Der Vorsitzende des Gemeindejugendrings, Christian Keller, konnte viele Ferienkinder und auch Vertreter von Vereinen begrüßen. Die Vereine hatten vielseitige Aktionen vorbereitet, um beim Freibadfest für Abwechslung, Spaß und Freude bei den Kindern zu sorgen. Er dankte allen Helfern, und auch dem „Wettergott“, denn am späten Sonnabend war das milde Sommerwetter wie für das Freibadfest gemacht.
Ein umfangreiches Programm sorgte für ein kurzweiliges Fest. Das Organisationsteam mit Christian Keller, Nicole Kothe und Jens Schledorn hatte mit vielen helfenden Händen ein buntes Programm vorbereitet. Zur Eröffnung spielte der Spielmannszug der Freiwilligen Feuerwehr Zetel-Neuenburg. Neben dem Planschen und Schwimmen, im 25 Grad warmen Wasser, sorgten Kinderschminken oder Luftballonbasteln für lustige Abwechslung. Die Kameraden der Jugendfeuerwehr standen am Feuer, grillten Würstchen und boten am Getränkestand verschiedenes „Löschwasser“ an.
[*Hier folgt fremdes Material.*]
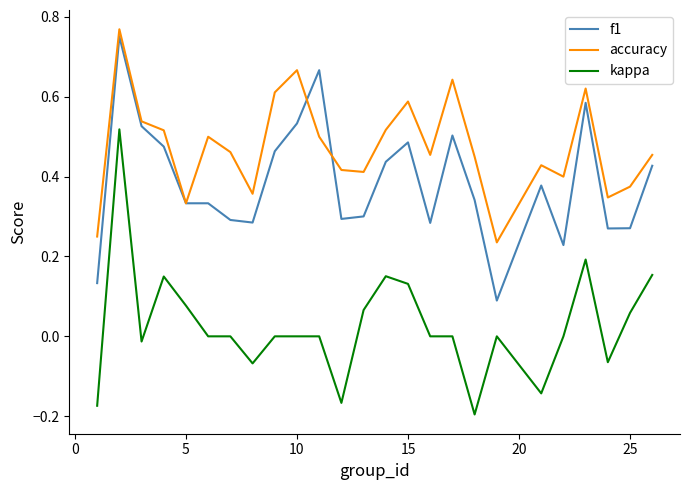

Does the chart have visible grid lines?

No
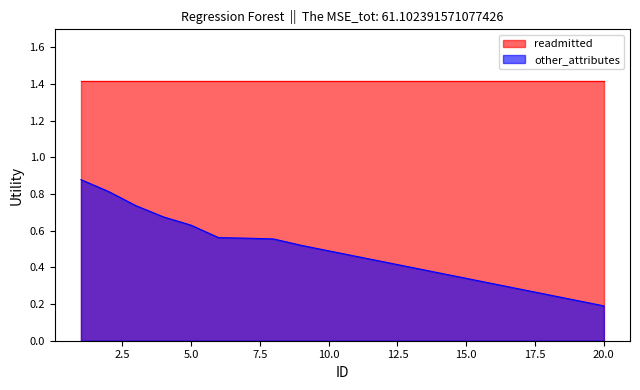

Which series has the largest total across all categories?

readmitted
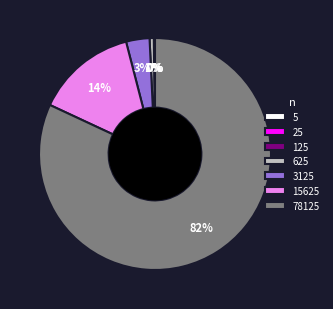

To the nearest percent, what is the average slice percentage?

14%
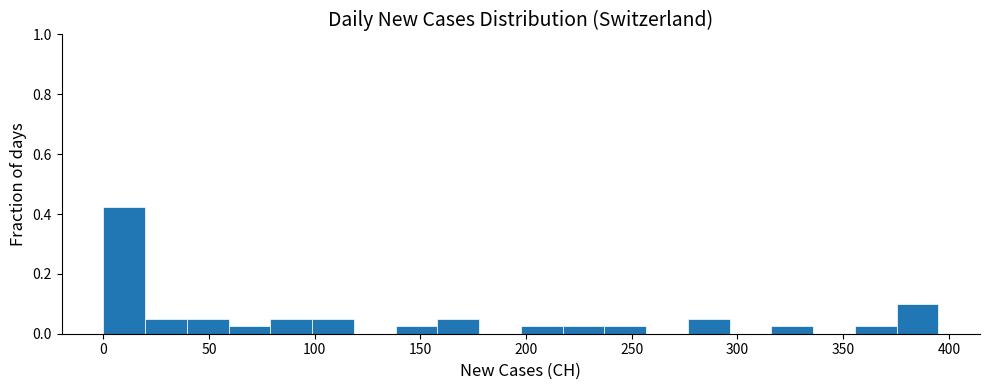

Read against the x-axis, roughly where is the centre of the tallest bar?

10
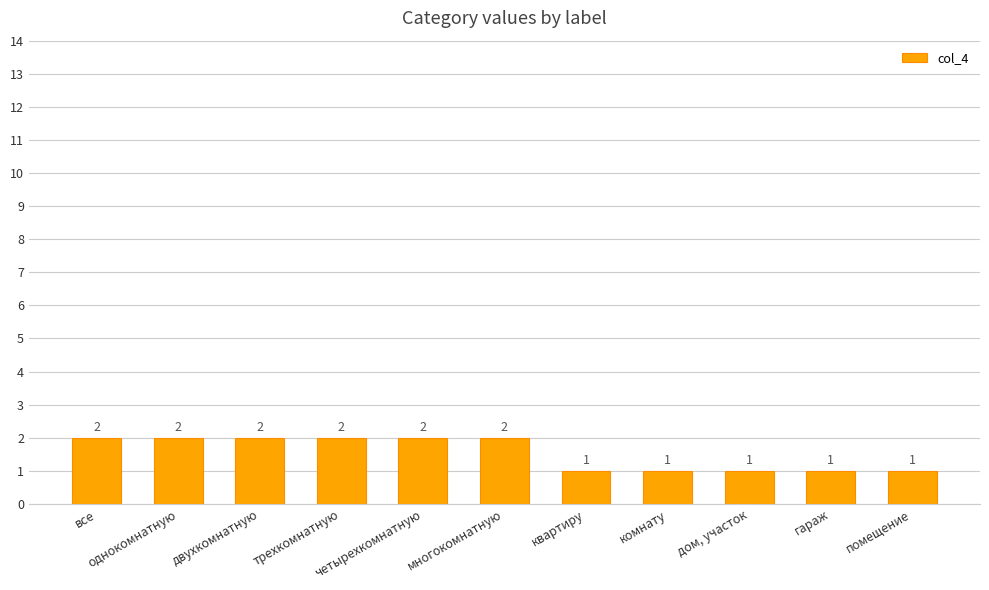

What is the difference between the maximum and minimum values?

1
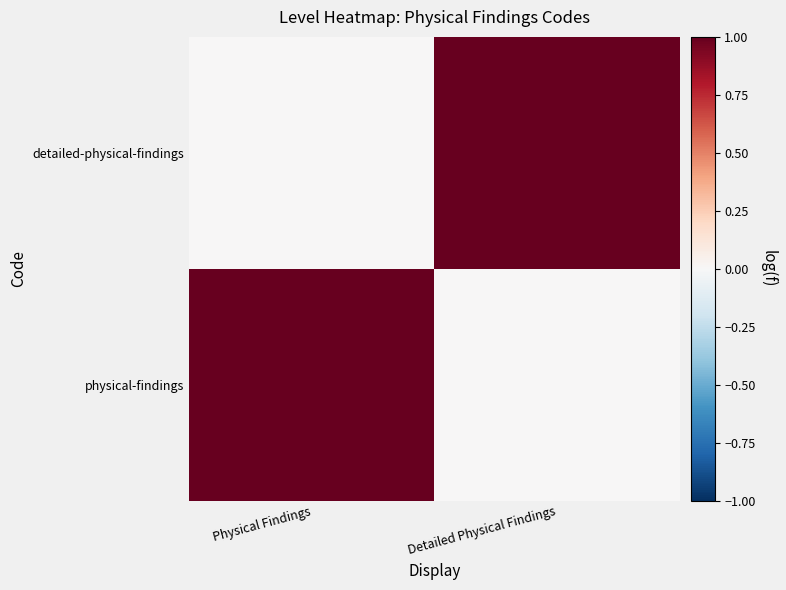

Which has a higher value, Detailed Physical Findings or Physical Findings?

Physical Findings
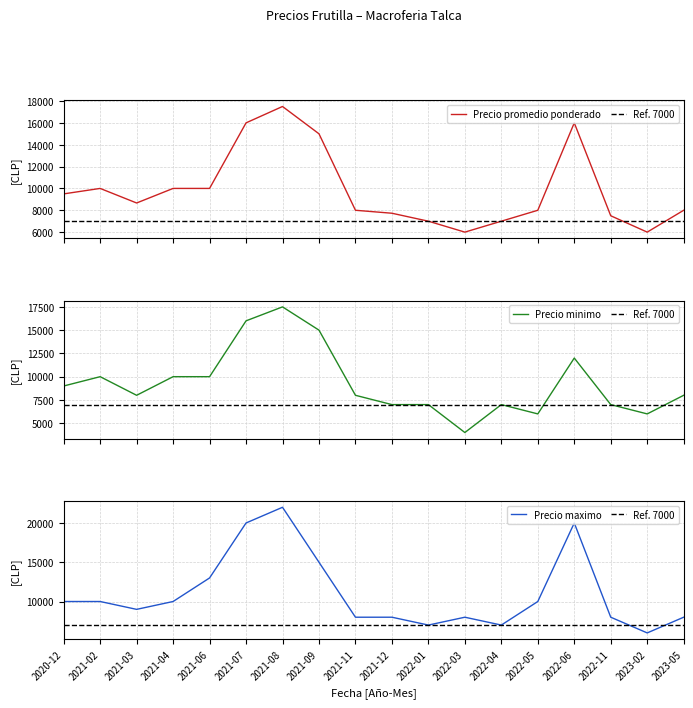

List the series in order of their overall mean, highest first.

Precio maximo, Precio promedio ponderado, Precio minimo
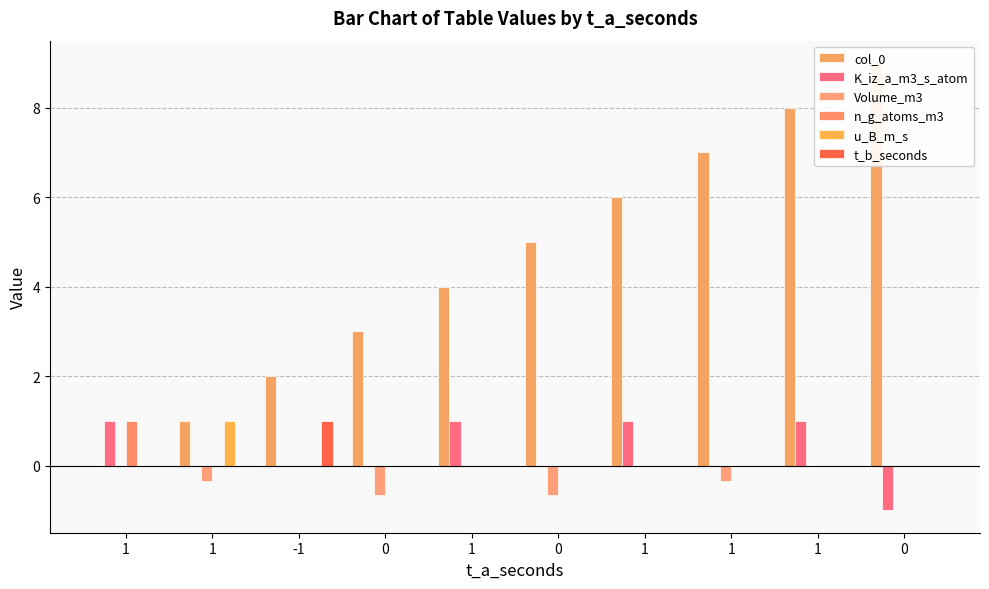

What is the total value across all series at 0?

2.3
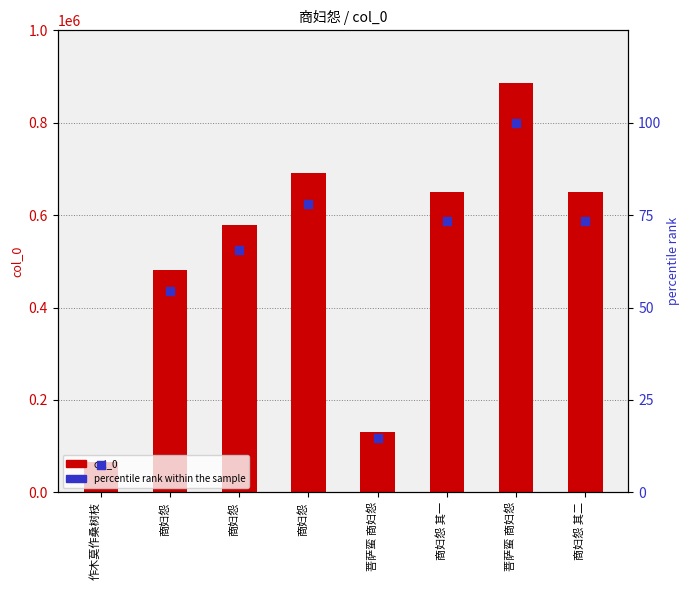

At which category is the sum across all series the highest?

菩萨蛮 商妇怨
Viel Vergnügen bereiteten die Vorführungen der Zumba-Gruppe des TuS Zetel. Nachdem die Damen es vorgemacht hatten, gab es für viele Besucher kein Halten mehr, und sie tanzten mit. Absolventen der Musikschule „Casa Musica“ stellten ihr Können unter Beweis, Jonas und Djure hatten dafür einige Klavierstücke eingeübt. Zwischen den Darbietungen sorgten die DJs „THB“ (Thorsten Spille) und „DJC-Blade“ (Jan-Hendrik Voß) für flotte Tanz- und Unterhaltungsmusik. Bei einer Auslosung mit von örtlichen Sponsoren gestifteten Preisen, darunter eine Fahrt zum Heidepark, ein Segelmitflug und Jahresmitgliedschaften in Sportvereinen, gab es viele glückliche Gewinner.
Angesichts der vielen Besucher und des schönen Sommerwetters hatte Schwimmmeister Herbert Schumacher die Badezeit um eine Stunde verlängert. Als Höhepunkt dieses Festes gingen bei beginnender Dunkelheit rund 50 Schwimmer mit brennenden Fackeln ins Wasser und boten bei romantischer Stimmung eine sehenswerte Choreographie der Gegensätze zwischen Feuer und Wasser.